House Judiciary Chair John Conyers (D-MI) and other members of Congress held a briefing and press conference yesterday on Capitol Hill, highlighting the failures of the for-profit health care system and the difficulties faced by millions of uninsured and underinsured Americans. Among the participants was Michael Moore, whose new film, Sicko, focuses on the need for national health care reform.
Some 47 million Americans have no health insurance coverage. Even for those who do have coverage, and for those who benefit from the $2 trillion spent yearly on the existing national health care system, thousands die yearly from lack of access to health care. Financially, the health care system can ruin some individuals; according to the National Nurses Organizing Committee, medical bills are the single largest cause of both bankruptcy and homelessness. Emphasizing the need for drastic reform, Moore described healthcare as the “biggest sicko in this country.”

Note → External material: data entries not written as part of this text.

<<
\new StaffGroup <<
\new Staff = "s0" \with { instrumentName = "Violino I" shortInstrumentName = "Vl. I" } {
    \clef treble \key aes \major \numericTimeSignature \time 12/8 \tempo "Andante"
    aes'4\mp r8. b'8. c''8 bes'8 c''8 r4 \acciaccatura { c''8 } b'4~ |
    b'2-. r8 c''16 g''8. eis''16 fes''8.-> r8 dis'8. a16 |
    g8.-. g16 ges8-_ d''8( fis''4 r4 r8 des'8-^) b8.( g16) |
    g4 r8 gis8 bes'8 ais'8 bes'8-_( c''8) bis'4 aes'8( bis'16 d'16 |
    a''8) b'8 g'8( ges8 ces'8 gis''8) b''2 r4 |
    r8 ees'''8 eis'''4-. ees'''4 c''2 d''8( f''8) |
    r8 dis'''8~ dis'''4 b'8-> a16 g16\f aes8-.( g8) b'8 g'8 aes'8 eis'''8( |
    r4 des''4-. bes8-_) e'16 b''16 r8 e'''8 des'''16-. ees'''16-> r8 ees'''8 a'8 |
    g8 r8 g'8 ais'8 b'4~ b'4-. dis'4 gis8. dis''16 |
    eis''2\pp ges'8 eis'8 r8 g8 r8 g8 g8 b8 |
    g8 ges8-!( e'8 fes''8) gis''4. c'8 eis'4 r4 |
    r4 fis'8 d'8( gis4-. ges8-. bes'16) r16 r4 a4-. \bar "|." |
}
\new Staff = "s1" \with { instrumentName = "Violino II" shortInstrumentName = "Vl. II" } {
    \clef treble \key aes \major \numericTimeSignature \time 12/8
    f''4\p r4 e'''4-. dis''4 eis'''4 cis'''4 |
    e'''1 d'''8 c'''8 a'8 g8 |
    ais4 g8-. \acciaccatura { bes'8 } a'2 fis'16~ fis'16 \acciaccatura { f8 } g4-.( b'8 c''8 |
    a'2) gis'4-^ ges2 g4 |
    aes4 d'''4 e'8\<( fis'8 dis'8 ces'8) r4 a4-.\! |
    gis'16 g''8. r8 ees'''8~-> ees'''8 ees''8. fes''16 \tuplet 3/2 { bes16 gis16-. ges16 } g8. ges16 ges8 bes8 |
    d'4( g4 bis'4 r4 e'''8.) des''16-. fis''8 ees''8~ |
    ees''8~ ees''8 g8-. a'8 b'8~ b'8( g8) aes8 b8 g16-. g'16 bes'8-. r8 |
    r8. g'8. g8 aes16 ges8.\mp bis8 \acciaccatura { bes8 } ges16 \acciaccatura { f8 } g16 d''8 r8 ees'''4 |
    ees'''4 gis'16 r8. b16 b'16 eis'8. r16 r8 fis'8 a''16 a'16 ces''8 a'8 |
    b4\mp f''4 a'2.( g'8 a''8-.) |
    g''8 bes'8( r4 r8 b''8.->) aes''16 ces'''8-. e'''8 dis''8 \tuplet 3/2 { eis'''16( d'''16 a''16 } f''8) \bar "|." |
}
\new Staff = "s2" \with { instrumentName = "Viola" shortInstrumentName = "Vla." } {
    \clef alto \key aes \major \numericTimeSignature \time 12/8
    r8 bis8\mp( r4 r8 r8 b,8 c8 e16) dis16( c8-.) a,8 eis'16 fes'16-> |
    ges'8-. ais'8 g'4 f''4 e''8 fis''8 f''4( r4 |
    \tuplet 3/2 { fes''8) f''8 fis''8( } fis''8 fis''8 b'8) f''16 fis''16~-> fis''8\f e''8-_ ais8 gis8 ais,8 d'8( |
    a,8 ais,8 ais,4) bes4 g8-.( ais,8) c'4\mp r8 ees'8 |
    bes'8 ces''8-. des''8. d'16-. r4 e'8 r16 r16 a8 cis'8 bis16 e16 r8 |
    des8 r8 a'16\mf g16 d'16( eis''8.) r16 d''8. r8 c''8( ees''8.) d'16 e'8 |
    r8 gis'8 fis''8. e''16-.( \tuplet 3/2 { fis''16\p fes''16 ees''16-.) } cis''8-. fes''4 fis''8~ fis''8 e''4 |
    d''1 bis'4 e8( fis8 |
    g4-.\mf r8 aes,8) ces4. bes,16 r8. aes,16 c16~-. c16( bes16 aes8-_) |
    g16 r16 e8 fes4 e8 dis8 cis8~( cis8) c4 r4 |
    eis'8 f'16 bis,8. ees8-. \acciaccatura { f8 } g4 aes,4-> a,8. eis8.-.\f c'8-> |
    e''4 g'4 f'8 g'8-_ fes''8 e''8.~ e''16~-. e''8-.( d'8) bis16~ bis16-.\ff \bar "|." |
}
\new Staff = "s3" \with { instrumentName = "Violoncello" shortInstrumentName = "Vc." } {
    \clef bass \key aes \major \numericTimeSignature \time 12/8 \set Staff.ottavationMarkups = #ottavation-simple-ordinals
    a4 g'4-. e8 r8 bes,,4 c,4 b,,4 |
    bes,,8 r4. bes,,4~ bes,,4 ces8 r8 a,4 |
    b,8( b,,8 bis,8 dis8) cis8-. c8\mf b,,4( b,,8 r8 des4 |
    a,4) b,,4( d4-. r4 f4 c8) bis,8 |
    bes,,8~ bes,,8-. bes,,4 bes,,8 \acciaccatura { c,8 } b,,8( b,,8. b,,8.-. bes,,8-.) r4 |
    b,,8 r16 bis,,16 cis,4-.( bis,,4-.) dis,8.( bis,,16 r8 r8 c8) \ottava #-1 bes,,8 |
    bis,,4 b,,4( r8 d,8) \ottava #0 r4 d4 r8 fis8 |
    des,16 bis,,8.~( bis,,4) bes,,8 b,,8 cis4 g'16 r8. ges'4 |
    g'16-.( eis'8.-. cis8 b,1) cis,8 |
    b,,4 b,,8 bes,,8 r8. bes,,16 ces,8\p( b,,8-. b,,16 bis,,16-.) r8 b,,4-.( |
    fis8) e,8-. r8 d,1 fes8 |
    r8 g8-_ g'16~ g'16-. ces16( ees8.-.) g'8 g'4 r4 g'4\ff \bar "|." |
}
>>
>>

Moore chastised exploitative insurance companies and HMOs seeking to ‘line their pockets’ rather than save lives, arguing that ‘there should be no profit in curing disease.”
Moore’s film presented a strong platform for the introduction of new healthcare legislation, led by Rep. Conyers. The legislation, called the US National Health Insurance Act, or HR 676, would involve moving to a single-payer system, in which health care would remain private but the delivery would become public with insurance plans only covering non-necessary expenses. Supporters of such a move argue that, by converting health care to a non-profit system, administrative costs could be significantly cut (up to $350 billion) and thousands of lives would be saved.

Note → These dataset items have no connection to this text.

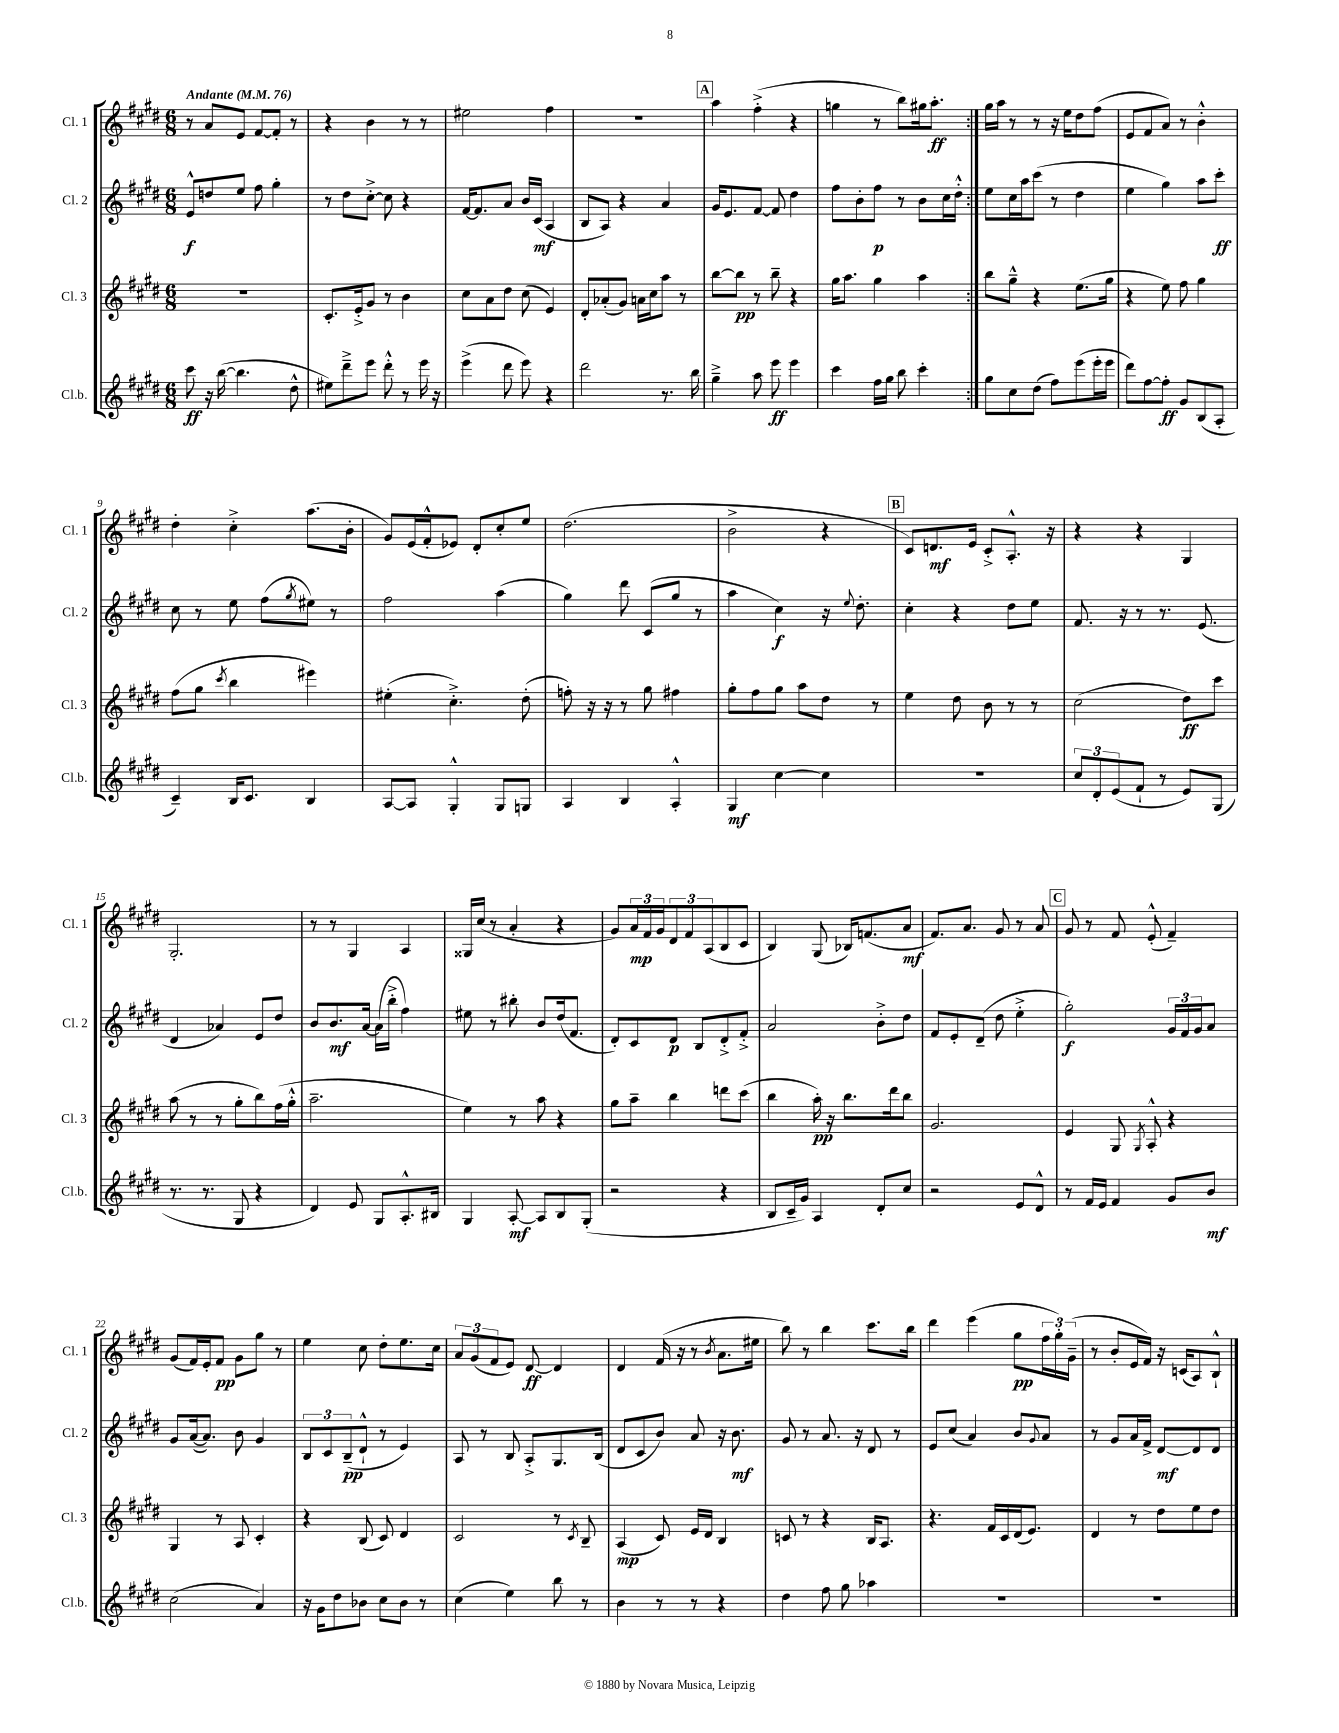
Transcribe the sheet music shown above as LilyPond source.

<<
\new StaffGroup <<
\new Staff = "s0" \with { instrumentName = "Cl. 1" shortInstrumentName = "Cl. 1" } {
    \clef treble \key e \major \numericTimeSignature \time 6/8 \tempo "Andante" 4 = 76
    \repeat volta 2 { r8 a'8 e'8 fis'8~ fis'8-. r8 |
    r4 b'4 r8 r8 |
    eis''2 fis''4 |
    R2. |
    \mark \markup { \box "A" } a''4 fis''4-.->( r4 |
    g''4 r8 b''8) gis''16 a''8.-.\ff | }
    gis''16 a''16 r8 r8 r16 e''16 dis''8 fis''8( |
    e'8 fis'8 a'8) r8 b'4-.-^ |
    dis''4-. cis''4-.-> a''8.( b'16-. |
    gis'8) e'16( fis'16-.-^ ees'8) dis'8-. cis''8-. e''8 |
    dis''2.( |
    b'2-> r4 |
    \mark \markup { \box "B" } cis'8) d'8.\mf e'16 cis'8-.-> a8.-.-^ r16 |
    r4 r4 gis4 |
    gis2.-. |
    r8 r8 gis4 a4 |
    gisis16 cis''16( r8 a'4-. r4 |
    gis'8) \tuplet 3/2 { a'16\mp fis'16 gis'16 } \tuplet 3/2 { dis'8 fis'8 a8( } b8 cis'8 |
    b4) gis8( bes16) f'8.( a'8\mf |
    fis'8.) a'8. gis'8 r8 a'8 |
    \mark \markup { \box "C" } gis'8 r8 fis'8 e'8-.-^( fis'4--) |
    gis'8( fis'16) e'16-. fis'8\pp gis'8 gis''8 r8 |
    e''4 cis''8 dis''8-. e''8. cis''16 |
    \tuplet 3/2 { a'8 gis'8( fis'8 } e'8) dis'8~\ff dis'4 |
    dis'4 fis'16( r16 r8 \acciaccatura { b'8 } a'8. eis''16 |
    b''8) r8 b''4 cis'''8. b''16 |
    dis'''4 e'''4( gis''8\pp \tuplet 3/2 { fis''16 gis''16-.) gis'16--( } |
    r8 b'8-. e'16 fis'16) r16 c'16( a8) b8-!-^ \bar "|." |
}
\new Staff = "s1" \with { instrumentName = "Cl. 2" shortInstrumentName = "Cl. 2" } {
    \clef treble \key e \major \numericTimeSignature \time 6/8
    \repeat volta 2 { e'8-^\f d''8 e''8 fis''8 gis''4-. |
    r8 dis''8 cis''8~-.-> cis''8 r4 |
    fis'16~ fis'8. a'8 b'16 cis'16\mf( a4 |
    b8 a8) r4 a'4 |
    \mark \markup { \box "A" } gis'16 e'8. fis'8~ fis'8 dis''4 |
    fis''8 b'8-. fis''8\p r8 b'8 cis''16 dis''16-.-^ | }
    e''8 cis''16 a''16 cis'''8( r8 dis''4 |
    e''4 gis''4) a''8 cis'''8-.\ff |
    cis''8 r8 e''8 fis''8( \acciaccatura { gis''8 } eis''8) r8 |
    fis''2 a''4( |
    gis''4) dis'''8 cis'8( gis''8 r8 |
    a''4 cis''4\f) r16 \appoggiatura { e''8 } dis''8.-. |
    \mark \markup { \box "B" } cis''4-. r4 dis''8 e''8 |
    fis'8. r16 r8 r8. e'8.( |
    dis'4 aes'4) e'8 dis''8 |
    b'8 b'8.\mf a'16~ a'16( b''16-.-> fis''4) |
    eis''8 r8 bis''8-. b'8 dis''16( fis'8. |
    dis'8-.) cis'8 dis'8\p b8 dis'8-.-> fis'8-.-> |
    a'2 b'8-.-> dis''8 |
    fis'8 e'8-. dis'8--( dis''8 e''4-.-> |
    \mark \markup { \box "C" } gis''2-.\f) \tuplet 3/2 { gis'16 fis'16 gis'16 } a'8 |
    gis'8 a'16~( a'8.) b'8 gis'4 |
    \tuplet 3/2 { b8 cis'8 b8--\pp( } dis'8-!-^ r8 e'4) |
    a8 r8 b8 a8-.-> gis8. b16( |
    dis'8 cis'8 b'8) a'8 r16 b'8.\mf |
    gis'8 r8 a'8. r16 dis'8 r8 |
    e'8 cis''8( a'4) b'8 \appoggiatura { gis'8 } a'8 |
    r8 gis'8 a'16 fis'16-> dis'8~\mf dis'8 dis'8 \bar "|." |
}
\new Staff = "s2" \with { instrumentName = "Cl. 3" shortInstrumentName = "Cl. 3" } {
    \clef treble \key e \major \numericTimeSignature \time 6/8
    \repeat volta 2 { R2. |
    cis'8.-. e'16-.-> gis'8 r8 b'4 |
    cis''8 a'8 dis''8 cis''8( e'4) |
    dis'8-. aes'8-.( gis'8) a'16 cis''16 a''8 r8 |
    \mark \markup { \box "A" } b''8~ b''8\pp r8 b''8-- r4 |
    gis''16 a''8. gis''4 a''4 | }
    b''8 gis''8---^ r4 e''8.( gis''16 |
    r4 e''8) fis''8 gis''4 |
    fis''8( gis''8 \acciaccatura { cis'''8 } b''4 eis'''4) |
    eis''4-.( cis''4.-.->) dis''8-.( |
    f''8-.) r16 r16 r8 gis''8 fis''4 |
    gis''8-. fis''8 gis''8 a''8 dis''8 r8 |
    \mark \markup { \box "B" } e''4 dis''8 b'8 r8 r8 |
    cis''2( dis''8\ff) cis'''8 |
    a''8( r8 r8 gis''8-. b''8) fis''16( gis''16-.-^ |
    a''2.-- |
    e''4) r8 a''8 r4 |
    gis''8 a''8-- b''4 d'''8 cis'''8( |
    b''4 a''16-.\pp) r16 b''8. dis'''16 b''8 |
    gis'2. |
    \mark \markup { \box "C" } e'4 gis8 \acciaccatura { gis8 } a8-.-^ r4 |
    gis4 r8 a8 cis'4-. |
    r4 b8( cis'8) dis'4 |
    cis'2 r8 \acciaccatura { cis'8 } b8-- |
    a4\mp( cis'8) e'16 dis'16 b4 |
    c'8 r8 r4 b16 a8. |
    r4. fis'16 cis'16 dis'16( e'8.) |
    dis'4 r8 dis''8 e''8 dis''8 \bar "|." |
}
\new Staff = "s3" \with { instrumentName = "Cl.b." shortInstrumentName = "Cl.b." } {
    \clef treble \key e \major \numericTimeSignature \time 6/8
    \repeat volta 2 { cis'''8\ff r16 b''16~( b''4. dis''8-^ |
    eis''8) dis'''8---> e'''8 dis'''8-.-^ r8 e'''16 r16 |
    e'''4->( dis'''8 e'''8) r4 |
    dis'''2 r8. b''16 |
    \mark \markup { \box "A" } gis''4---> a''8 e'''8\ff e'''4 |
    cis'''4 fis''16 gis''16 b''8 cis'''4-. | }
    gis''8 cis''8 dis''8( fis''8) e'''8( e'''16-. e'''16 |
    dis'''8) fis''8~ fis''8-.\ff gis'8 b8( a8-. |
    cis'4--) b16 cis'8. b4 |
    a8~ a8 gis4-.-^ gis8 g8 |
    a4 b4 a4-.-^ |
    gis4\mf cis''4~ cis''4 |
    \mark \markup { \box "B" } R2. |
    \tuplet 3/2 { cis''8 dis'8-. e'8( } fis'8-! r8 e'8) gis8( |
    r8. r8. gis8 r4 |
    dis'4) e'8 gis8 a8.-.-^ bis16 |
    gis4 a8~-.\mf a8 b8 gis8-.( |
    r2 r4 |
    b8 cis'16-- gis'16) a4 dis'8-. cis''8 |
    r2 e'8 dis'8-^ |
    \mark \markup { \box "C" } r8 fis'16 e'16 fis'4 gis'8 b'8\mf |
    cis''2( a'4) |
    r16 gis'16 dis''8 bes'8 cis''8 bes'8 r8 |
    cis''4( e''4) b''8 r8 |
    b'4 r8 r8 r4 |
    dis''4 fis''8 gis''8 aes''4 |
    R2. |
    R2. \bar "|." |
}
>>
>>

Seventy-four members of the House already support Rep. Conyers’ plan, including Representatives Pete Stark (D-CA), Lynn Woolsey (D-CA), Maxine Waters (D-CA), Black Caucus Chair Carolyn Kilpatrick (D-MI), and Democrat presidential candidate Dennis Kucinich (D-OH). Maryland Representative Elijah Cummings reminded the room that a child died “15 miles from here because he couldn’t get $40 of tooth care,” and Rep. Sheila Jackson-Lee (D-TX) invoked civil rights activist Fannie Lou Hamer, saying she was “sick and tired of being sick and tired.”
Many expect the legislation to face resistance from the Bush administration and members of Congress who are influenced by insurance companies’ lobbying arms. Moore pointed out that, for every politician on Capitol Hill, there are four lobbyists seeking to oppose health care reform.